The “Government of the People” slashes energy efficiency, promotes P3’s: Despite the blunt criticism and recommendations of the Environment Commissioner (and many others), the Ford government continues to implement its “pro-business” agenda. It is planning cancellations to consumer energy efficiency programs, as reported by The National Observer on March 20, “Exclusive: Doug Ford’s government slashing programs designed to save energy in buildings” (March 20) and in “Ontario Slashes Energy Efficiency Programs, Delays Promise to Cut Hydro Rates” in the Energy Mix (March 25), which summarizes the Globe and Mail article, “Ontario Pulls the plug on energy conservation programs” (subscription required). A day later, the Globe and Mail said the cutbacks will include “subsidies for modern lighting, such as LED bulbs, more efficient air conditioners and furnaces, and upgrades to commercial refrigeration equipment.

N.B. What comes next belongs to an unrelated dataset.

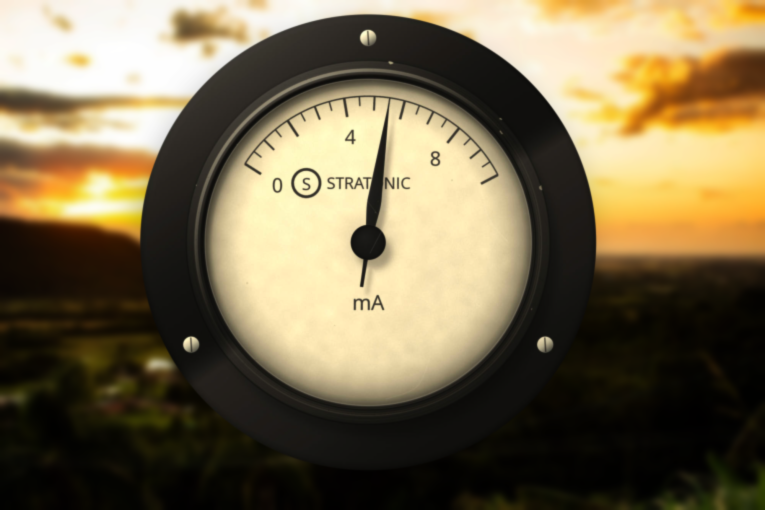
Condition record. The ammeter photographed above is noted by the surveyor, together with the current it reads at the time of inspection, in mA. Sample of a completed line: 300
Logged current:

The government will also centralize the delivery of eight programs aimed at businesses, low-income seniors, and First Nations communities…”
On March 19, the government posted “Ontario Moving to Increase Innovation and Competition in Infrastructure Market” (March 19) , stating that it is “ working for the people to make the province a leading destination for investment and job creation by increasing innovation and competition in its public-private partnership (P3) market.” This will include action to “Open P3 projects to greater innovation by making output specifications less prescriptive and rebalancing the Infrastructure Ontario bid evaluation criteria to better reward design innovation.” Incidentally, the Ontario’s government is also willing to take credit for federal infrastructure programs: as described in the March 12 press release, Ontario Launches $30 Billion Infrastructure Funding Program . In fact, the $30 billion refers to combined federal, provincial, and local funding over the next 10 years through the federal Investing in Canada Infrastructure Program. The provincial share is a maximum of 33% .

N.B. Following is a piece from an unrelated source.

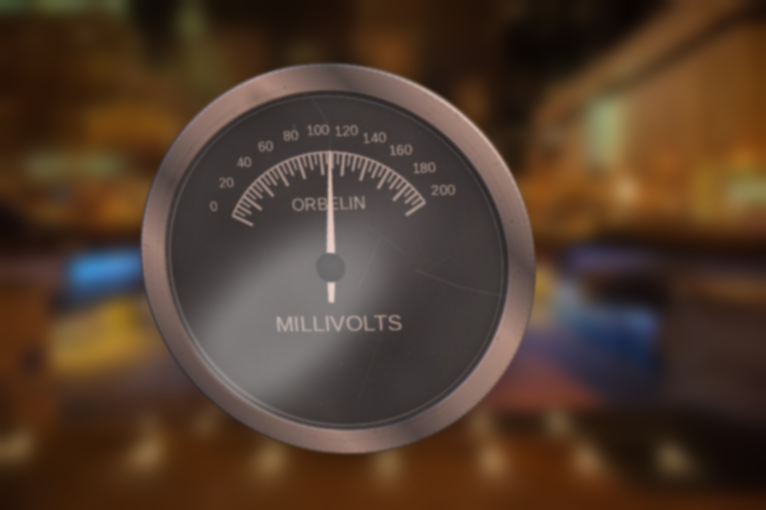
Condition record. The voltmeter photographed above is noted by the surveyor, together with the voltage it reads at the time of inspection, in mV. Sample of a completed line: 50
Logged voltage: 110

And finally, the Ford government continues its attacks on carbon pricing: A March 25 press release, “Ontario closes the book on cap and trade carbon tax era” announces that “the total compensation amount is $5,090,000 for a total of 27 participants” as a result of the the Cap and Trade Cancellation Act, 2018 (Oct. 2018) . The press release continues: “But in one week, the federal government will impose a brand-new job-killing carbon tax, punishing the hardworking people of Ontario… Our government remains part of a growing coalition of provinces across Canada that oppose this cash-grab, which raises the cost of essentials like home heating and gasoline.” The reality is that as of April 1st, the federal carbon pricing backstop will take effect in Ontario and the three other provinces that failed to design their own carbon pricing system under the Pan-Canadian Framework — Saskatchewan, Manitoba, and New Brunswick.

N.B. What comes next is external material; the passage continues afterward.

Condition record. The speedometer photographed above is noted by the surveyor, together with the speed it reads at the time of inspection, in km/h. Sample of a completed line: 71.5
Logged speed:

The EcoFiscal Commission is the latest to defend carbon pricing, with 10 Myths about Carbon Pricing in Canada – saying “Myths and misleading statements, however, continue to damage the debate over carbon pricing. A debate based on poor information does a disservice to Canadians….this new report will improve the quality of the debate by drawing on the best available evidence to debunk ten common myths. The report aims to serve as a resource for Canadians who want to learn what the evidence says about carbon pricing and its impacts on emissions, the economy, affordability, and jobs.”
The constitutional challenge to the carbon backstop is awaiting the court’s decision in Saskatchewan, and in Ontario, the court case will begin in late April. All related court documents are here . Also in April, the Ontario government releases its budget on the 11th.